Kebanyakan dari kita sudah tahu secara baik dan benar kejadian 15-18 Agustus 2019 di Surabaya dan Malang, Jawa Timur, saat demo mahasiswa Papua menolak New York Agreement (Perjanjian New York), 15 Agustus 1962. Perjanjian ini diyakini sebagai salah satu ‘kran’ yang membuka persoalan (pelanggaran HAM) di Tanah Papua.

Hampir setiap tahun, mahasiswa Papua (di Papua dan luar Papua) dan masyarakat yang kritis terus berdemo dan diskusi terkait Perjanjian New York 1962. Pada 2019, mahasiswa Papua di beberapa daerah yang dimotori Aliansi Mahasiswa Papua (AMP) melakukan aksi penolakan perjanjian tersebut.

Ternyata aksi ini berbuntut panjang. Tanggal 16 Agustus 2019 di asrama mahasiswa Papua Jl. Kalasan No. 10, mahasiswa Papua didatangi oknum TNI, dan menggedor gerbang asrama sambil mengucapkan “anjing, monyet, babi, binatang”. Beberapa saat kemudian datang puluhan anggota ormas lalu melempari asrama dengan batu.

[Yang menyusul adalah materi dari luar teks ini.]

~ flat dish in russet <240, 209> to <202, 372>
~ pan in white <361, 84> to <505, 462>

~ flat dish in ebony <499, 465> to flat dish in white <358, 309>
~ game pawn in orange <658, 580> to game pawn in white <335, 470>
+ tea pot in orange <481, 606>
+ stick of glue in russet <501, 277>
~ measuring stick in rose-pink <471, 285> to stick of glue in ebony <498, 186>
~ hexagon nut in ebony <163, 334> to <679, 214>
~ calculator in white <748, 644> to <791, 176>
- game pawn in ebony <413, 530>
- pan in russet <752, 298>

Massa juga menyanyikan yel-yel “usir mahasiswa Papua”.

Peristiwa yang dialami mahasiswa di Surabaya dan Malang ini menjadi viral dan berdampak ke Tanah Papua. Pada 19 Agustus sampai September 2019, mahasiswa dan masyarakat di Tanah Papua mengecam dan mengutuk tindakan rasis tersebut.

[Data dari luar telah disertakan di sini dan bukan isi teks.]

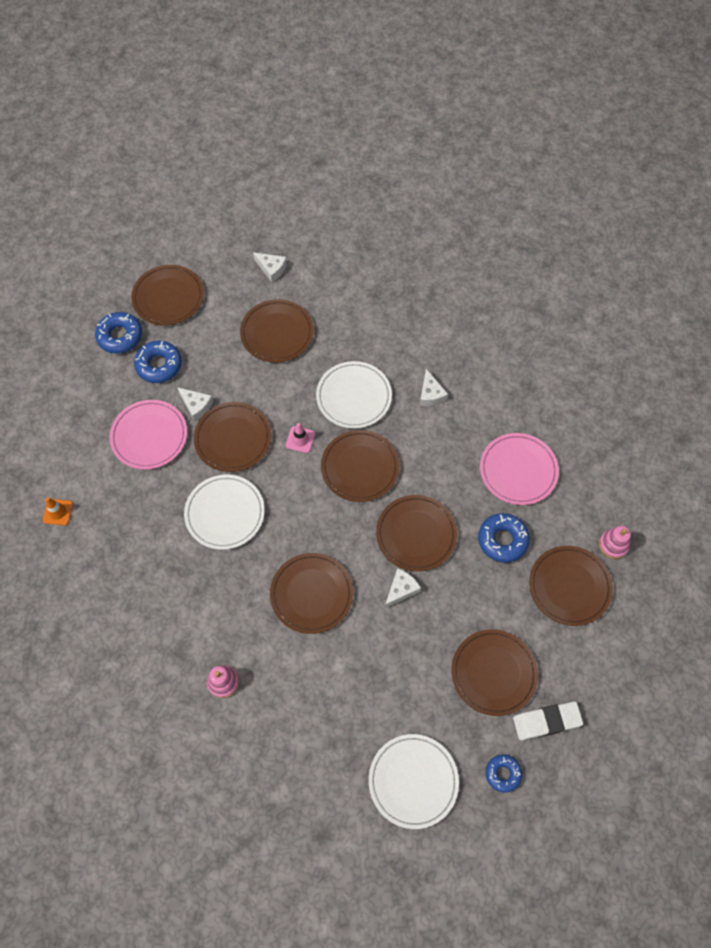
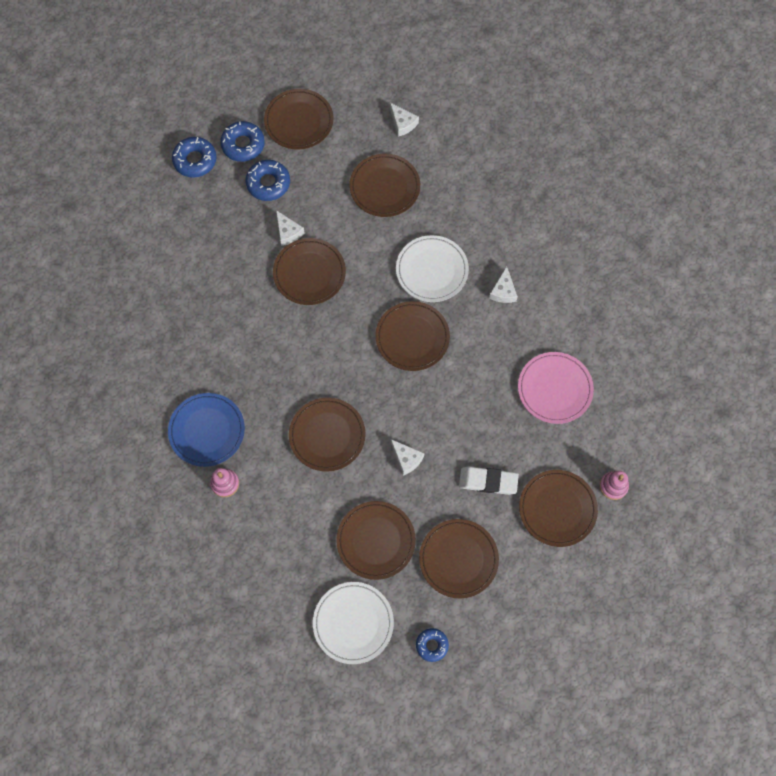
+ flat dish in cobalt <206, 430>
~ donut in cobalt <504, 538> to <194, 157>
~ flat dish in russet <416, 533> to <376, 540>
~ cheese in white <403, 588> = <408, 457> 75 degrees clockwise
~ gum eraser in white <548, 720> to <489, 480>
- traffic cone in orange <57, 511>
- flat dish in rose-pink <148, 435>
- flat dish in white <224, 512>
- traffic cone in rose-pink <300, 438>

Publik di Tanah Papua mengharapkan tindakan hukum yang jelas bagi para pelaku rasisme di Surabaya dan Malang. Media tulisan dan audio visual lokal Papua, luar Papua (Jakarta) dan internasional juga mendukung aksi perlawanan rasisme dari Tanah Papua.

Berita tentang penolakan terhadap tindakan rasisme, pengungkapan dan proses hukum terhadap para pelaku rasisme cukup menjadi topik hangat yang dibahas. Hampir semua daerah di Tanah Papua turun jalan untuk menolak, mengutuk dan mendesak pelaku rasisme segera ditangkap dan diadili.

Aksi turun jalan di beberapa daerah di Tanah Papua ada yang berujung amuk massa (Kota Jayapura, Sorong, Wamena, Nabire, Waghete, Fakfak) pascaaksi pertama (19/8/2019). Sedangkan di Manokwari, aksi pertama berujung amuk massa. Beberapa bangunan terbakar. Aksi selanjutnya dilakukan di Waghete (Deiyai), Enarotali (Paniai), Merauke, Bintuni, Dekai (Yahukimo), Wamena (Jayawijaya), Serui (Kepulauan Yapen), dan Byak.

Harga mati berujung rasisme

Rentetan aksi turun jalan di Tanah Papua sepertinya mengganggu para penegak hukum Indonesia untuk memroses pelaku-pelaku rasisme di Malang, Surabaya, dan kota-kota lainnya. CNNindonesia.com (3/9/2019) menulis, salah satu pelaku rasisme berinisial SA menyampaikan permohonan maaf kepada publik.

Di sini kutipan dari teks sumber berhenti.